The idea was to use less Oxy, but then his tolerance went up.
“I’m here putting needles in my arms. It’s almost become second nature now and it’s gross,” he said.
“I wish I was on methadone. It would solve every problem that I have.
“Money is all right up to her in there. She is (downtown St. John’s) stripping right now to get our fix. I hate it. I hate the fact she is down there doing it. If I was clean I would never ever in a million years let her go down and do that. I hate the fact she is doing it but it needs to be done so we can get the OxyContin. I lost my job. Before it used to be me that was the one buying it.”
MacDonald’s girlfriend declined to participate in the interview, but according to him, she missed an appointment at the methadone clinic and was kicked out of the program. Then she lost her kids.

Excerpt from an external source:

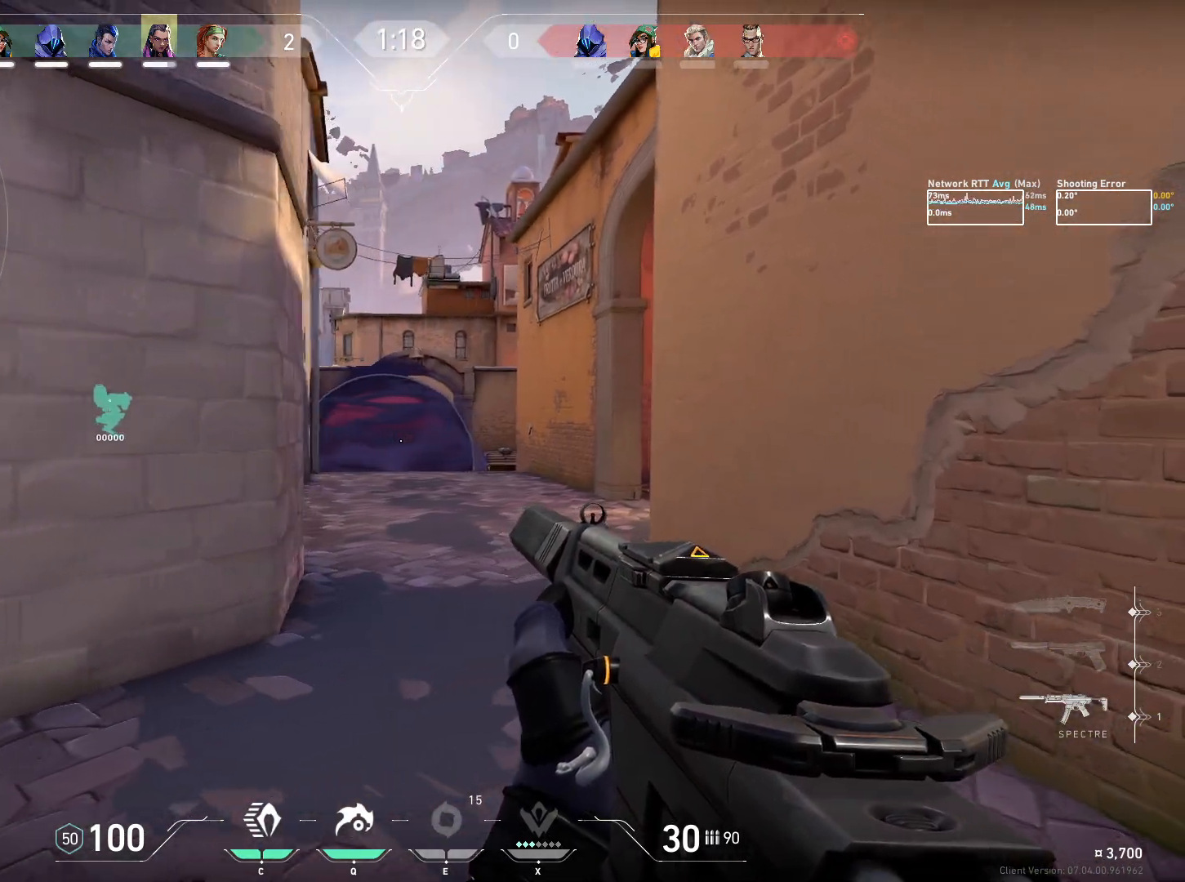
{"keys": ["ctrl", "w"], "mouse": [], "events": [[267, "d", "up"]]}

It was a former girlfriend that got MacDonald taking pills — he said he occasionally used cocaine and weed in high school, but stopped when he started college. The ex-girlfriend was addicted to Percocet, which contains a lesser amount of oxycodone, the drug in OxyContin, as well as acetaminophen. When MacDonald had his wisdom teeth out about a year ago, a friend offered him OxyContin.

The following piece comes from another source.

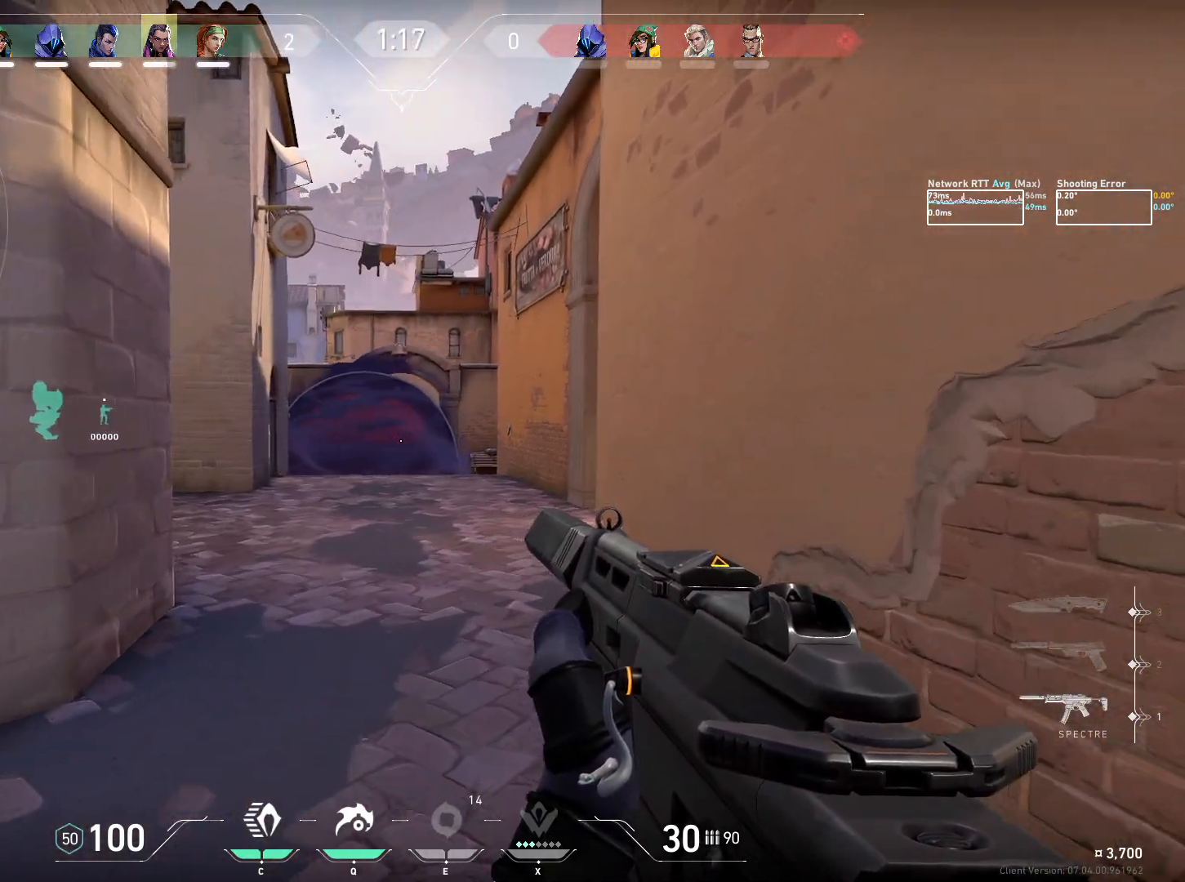
{"keys": ["ctrl", "w"], "mouse": [], "events": []}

MacDonald’s parents, who are in Ontario, have distanced themselves from him because they’ve never been involved in drugs and don’t want his younger siblings exposed to his situation. MacDonald doubts if he gets kicked out of his rental he could go back there, unless he cleans up.
He is due to begin classes again in May, and will have to repeat his workterm — he was fired for not showing up many days. He hopes to get rehired if, once clean, he owns up to his former boss about his drug problem.
But MacDonald is out of cell phone minutes, can’t insure his car, and Oxy fixes are more important than food or anything else. He’s lost 75 pounds.
“If (the DIY detox) doesn’t work this week, I don’t know how I’m going to get off it without methadone,” he said.
“It’s my best shot without relying on getting a call back from the doctor. By the time I get that call, I will probably be dead. I don’t know how I’ll live with myself if I am out on the street and I can’t go back to school and she can’t have her kids and we got nothing. What is there to live for if got nothing and so much pain anyway?”
He was ready to try the DIY detox last week when his girlfriend decided it wouldn’t work and went and bought a pill.
“It tore me because I wanted to stop,” MacDonald said.
“There are so many reasons for me to stop and I feel powerless like not being able to pay rent, not being able to work and not being able to pay for food, my girlfriend not having her kids, for us to have them back. They’re not my kids, but they’re hers and she is beat up without them.”
And even the promise that OxyNEO held for curbing addictions is in question as addicts trade tips on how to beat the supposedly uncrushable pills. MacDonald noted there are already rumours circulating on how to break the pills down and he’s even heard they can be shaved with a wood clamp.
A quick search online resulted in a forum in which participants debated the possibilities of a process that includes microwaving and then freezing the pills.
Fitzpatrick said while every addict is different, methadone is not the magical answer and it’s better to just get off the drugs.
It’s all too easy for clients to get kicked out of the program, he noted.
“When you get on it, it’s like liquid handcuffs,” he said.
And for those who absolutely can’t do it without methadone, Fitzpatrick said the provincial and federal governments should consider allowing nurses to become qualified to administer it so the wait times are lessened. Current federal regulations don’t allow for nurses to prescribe methadone.
As of 2010, there were about 700 people in the province receiving methadone services, most of them within the Eastern Health region.